Pressure burns into the side of my splitting head. When I glance to the right, I find Blaine staring at me instead of the arguing men. He too lingers at the edge of the room, a silent sentry primed to intervene but remaining stoic.

Since Carlos’s death, Blaine’s the only one who hasn’t treated me like I’m made of glass. If anything, he seems quieter. Observant. Like he’s seeing me in a new light, and he’s processing what he saw, strategising how to use it to his advantage.

With a furiously spat curse word, Kyle departs the room, leaving Oscar to chase after him. He has the decency to look embarrassed. Honestly, it’s unnecessary. Kyle has every right to be mad. He’s right—I left a hell of a mess behind.

“Fantastic.” Axel drops his purple head into his hands, yanking his hair in aggravation. “Our entire secondary team is in timeout.”

“They’ll come back.” Warner dips his chin in consternation.

“They aren’t cut out for this job. Let them go.”

“Nobody is cut out for this shit.”

“You’re telling me!” Axel rebuffs. “We’re falling apart!”

“What the hell do you want me to do? Give up?”

“No, of course not.”

“Then get on side and help.” Warner shifts his weight onto his good leg. “I can’t focus on finding Gael if I’m fighting fires on the home front.”

“Alright, alright.” Releasing his hair, Axel appears to gather himself. “What evidence do we have from the port?”

As Warner settles into a seat to pour over the evidence log from Felixstowe, I find myself tuning out. My jaw aches from the force of gritting my teeth, and my bleary vision is worsening with the stabbing needles making my fingers twitch.

Not now. Not now.

I can feel my racing heart behind my eyes, each muscle in my body throbbing. The symptoms have been intensifying for days, growing fiercer by the hour. Nights spent camped out in Tom’s ICU room anxiously watching a machine breathe for him haven’t helped.

“B-Bathroom,” I announce.

Multiple gazes snap to me.

“Em?” Warner starts to rise from his seat. “You good?”
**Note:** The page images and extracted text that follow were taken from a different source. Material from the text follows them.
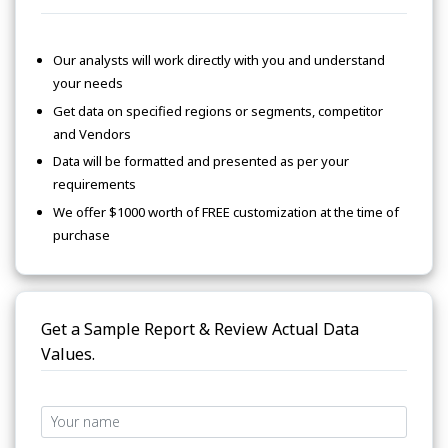
Our analysts will work directly with you and understand
your needs
Get data on specified regions or segments, competitor
and Vendors
Data will be formatted and presented as per your
requirements
We offer $1000 worth of FREE customization at the time of
purchase
Get a Sample Report & Review Actual Data
Values.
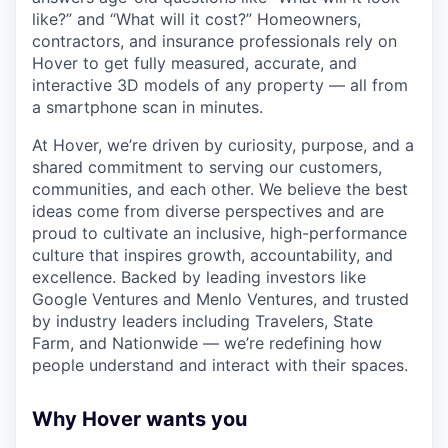
like?” and “What will it cost?” Homeowners,
contractors, and insurance professionals rely on
Hover to get fully measured, accurate, and
interactive 3D models of any property — all from
a smartphone scan in minutes.
At Hover, we’re driven by curiosity, purpose, and a
shared commitment to serving our customers,
communities, and each other. We believe the best
ideas come from diverse perspectives and are
proud to cultivate an inclusive, high-performance
culture that inspires growth, accountability, and
excellence. Backed by leading investors like
Google Ventures and Menlo Ventures, and trusted
by industry leaders including Travelers, State
Farm, and Nationwide — we’re redefining how
people understand and interact with their spaces.
Why Hover wants you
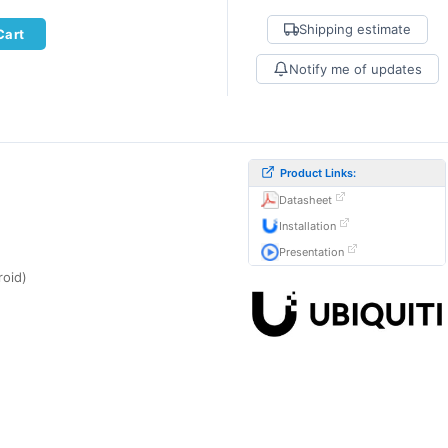
Shipping estimate
Cart
Notify me of updates
Product Links:
Datasheet
Installation
Presentation
roid)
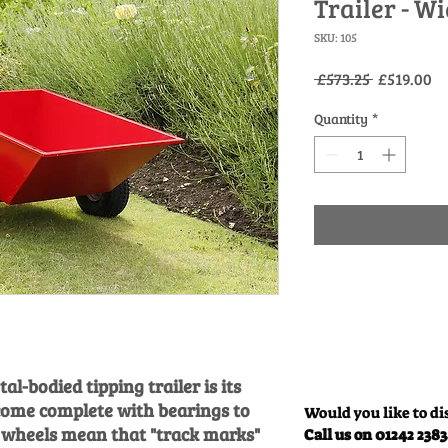
Trailer - W
SKU: 105
Regular
Sa
 £573.25 
£519.00
Price
Pr
Quantity
*
al-bodied tipping trailer is its
come complete with bearings to
Would you like to di
e wheels mean that "track marks"
Call us on 01242 238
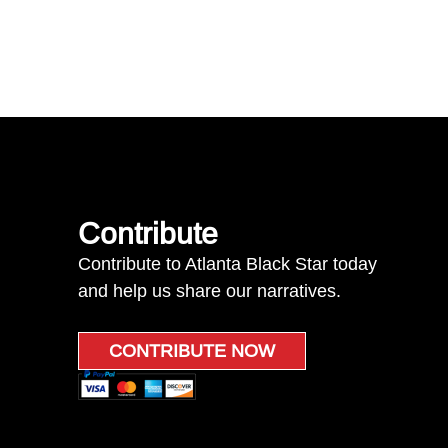
Contribute
Contribute to Atlanta Black Star today
and help us share our narratives.
CONTRIBUTE NOW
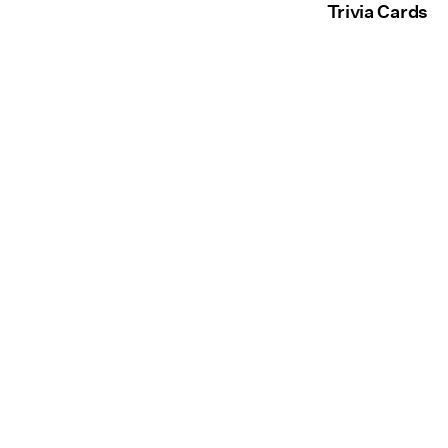
Trivia Cards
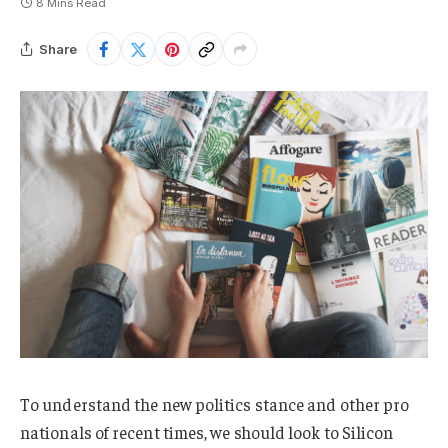
8 Mins Read
Share
To understand the new politics stance and other pro
nationals of recent times, we should look to Silicon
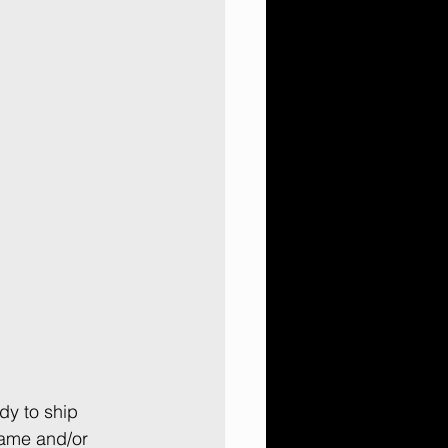
y to ship 
ame and/or 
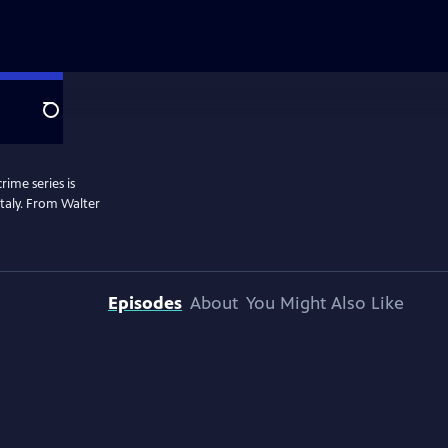
Search
rime series is
 Italy. From Walter
Episodes
About
You Might Also Like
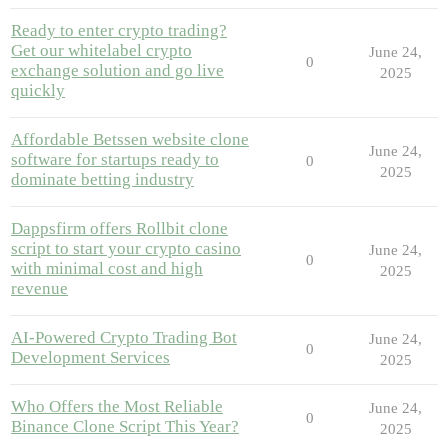
Ready to enter crypto trading?
Get our whitelabel crypto
June 24,
0
exchange solution and go live
2025
quickly
Affordable Betssen website clone
June 24,
software for startups ready to
0
2025
dominate betting industry
Dappsfirm offers Rollbit clone
script to start your crypto casino
June 24,
0
with minimal cost and high
2025
revenue
AI-Powered Crypto Trading Bot
June 24,
0
Development Services
2025
Who Offers the Most Reliable
June 24,
0
Binance Clone Script This Year?
2025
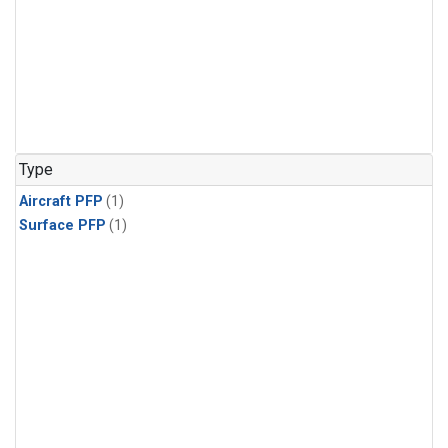
Type
Aircraft PFP
(1)
Surface PFP
(1)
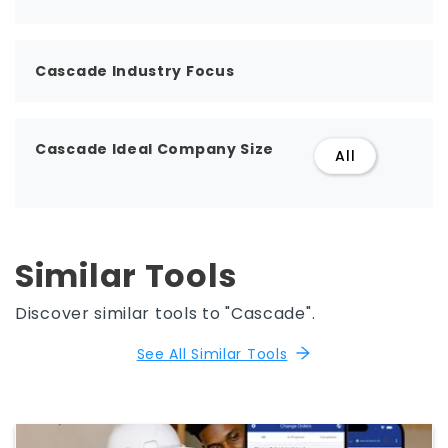
Cascade Industry Focus
Cascade Ideal Company Size
All
Similar Tools
Discover similar tools to "Cascade".
See All Similar Tools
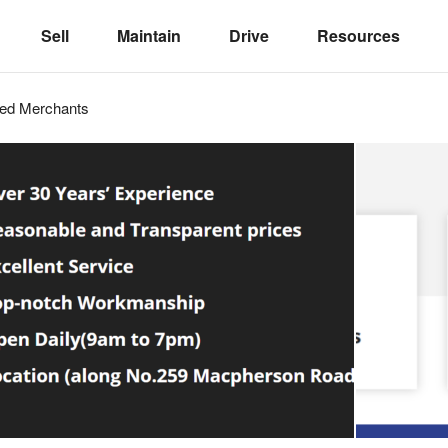
Sell
Maintain
Drive
Resources
ved
Merchants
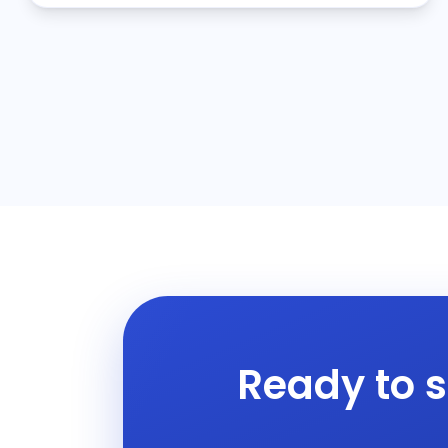
Ready to s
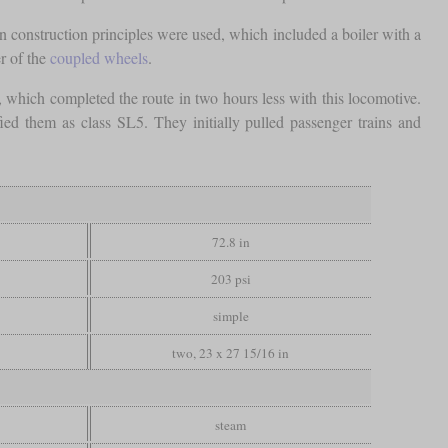
 construction principles were used, which included a boiler with a
er of the
coupled wheels
.
which completed the route in two hours less with this locomotive.
ed them as class SL5. They initially pulled passenger trains and
72.8 in
203 psi
simple
two, 23 x 27 15/16 in
steam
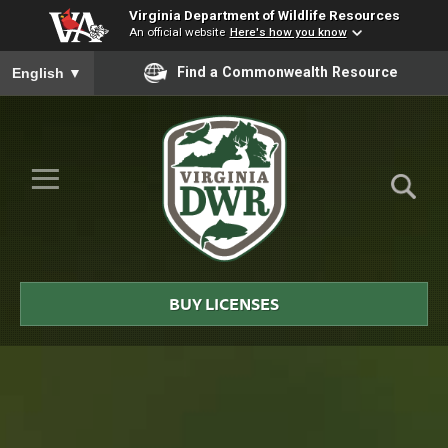
Virginia Department of Wildlife Resources
An official website
Here's how you know
To ensure accurate screen reader translation, please ensure you
Find a Commonwealth Resource
English
▼
Skip to Main Content
≡
Virginia
DWR
BUY LICENSES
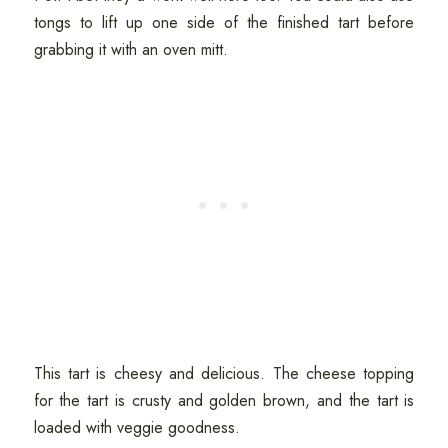
tongs to lift up one side of the finished tart before
grabbing it with an oven mitt.
This tart is cheesy and delicious. The cheese topping
for the tart is crusty and golden brown, and the tart is
loaded with veggie goodness.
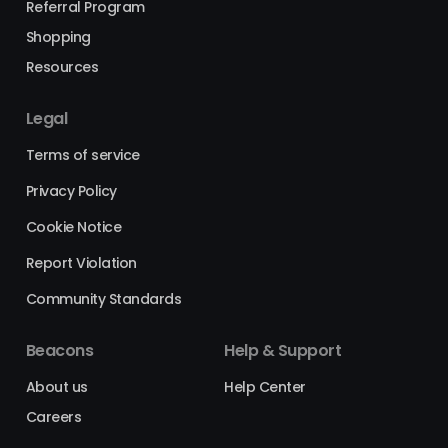
Referral Program
Shopping
Resources
Legal
Terms of service
Privacy Policy
Cookie Notice
Report Violation
Community Standards
Beacons
Help & Support
About us
Help Center
Careers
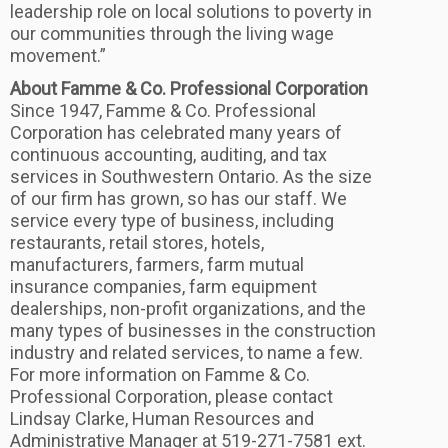
leadership role on local solutions to poverty in
our communities through the living wage
movement.”
About Famme & Co. Professional Corporation
Since 1947, Famme & Co. Professional
Corporation has celebrated many years of
continuous accounting, auditing, and tax
services in Southwestern Ontario. As the size
of our firm has grown, so has our staff. We
service every type of business, including
restaurants, retail stores, hotels,
manufacturers, farmers, farm mutual
insurance companies, farm equipment
dealerships, non-profit organizations, and the
many types of businesses in the construction
industry and related services, to name a few.
For more information on Famme & Co.
Professional Corporation, please contact
Lindsay Clarke, Human Resources and
Administrative Manager at 519-271-7581 ext.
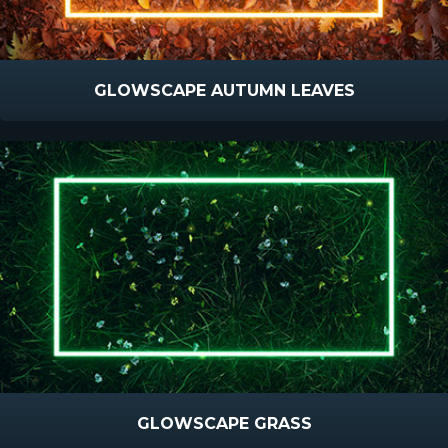
GLOWSCAPE AUTUMN LEAVES
GLOWSCAPE GRASS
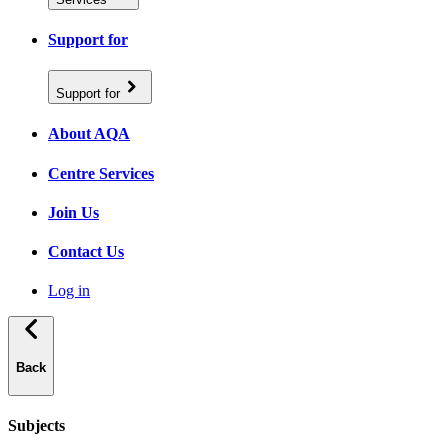
Support for
Support for
About AQA
Centre Services
Join Us
Contact Us
Log in
Back
Subjects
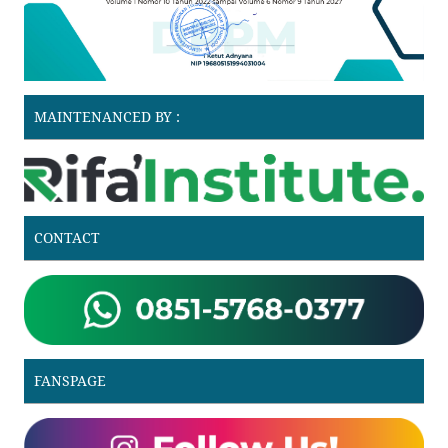
MAINTENANCED BY :
CONTACT
FANSPAGE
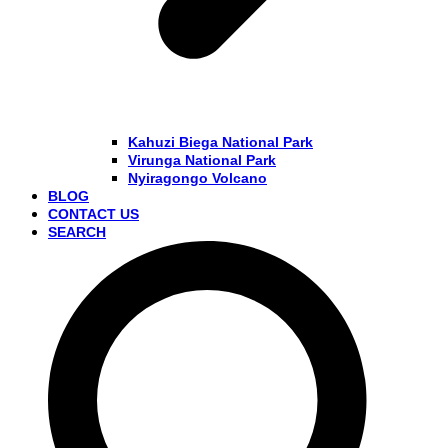
Kahuzi Biega National Park
Virunga National Park
Nyiragongo Volcano
BLOG
CONTACT US
SEARCH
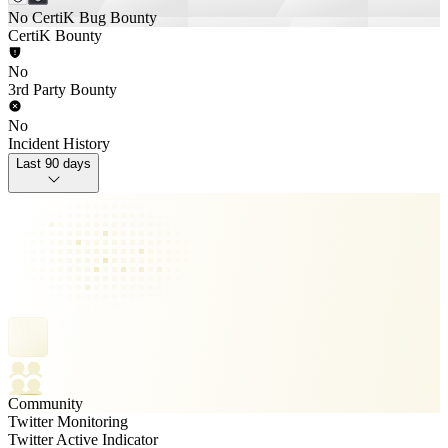
No CertiK Bug Bounty
CertiK Bounty
No
3rd Party Bounty
No
Incident History
Last 90 days
Community
Twitter Monitoring
Twitter Active Indicator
“Yes. Carry on without me.”

“You look pale.”

“I’m f-fine. Back soon.”

Waving him off, I find the sense to nod reassuringly then leave the room. Our team is stretched to a breaking point right now. Warner said it himself—he can’t simultaneously fight fires and find Gracie. I need to deal with this alone.

To my relief, Hyland and the others aren’t in sight. A heavy exhale pours from my lungs upon finding nothing but an empty corridor that resembles a ship adrift in tumultuous waters. Even my feet feel too heavy to lift as my legs and arms shudder involuntarily.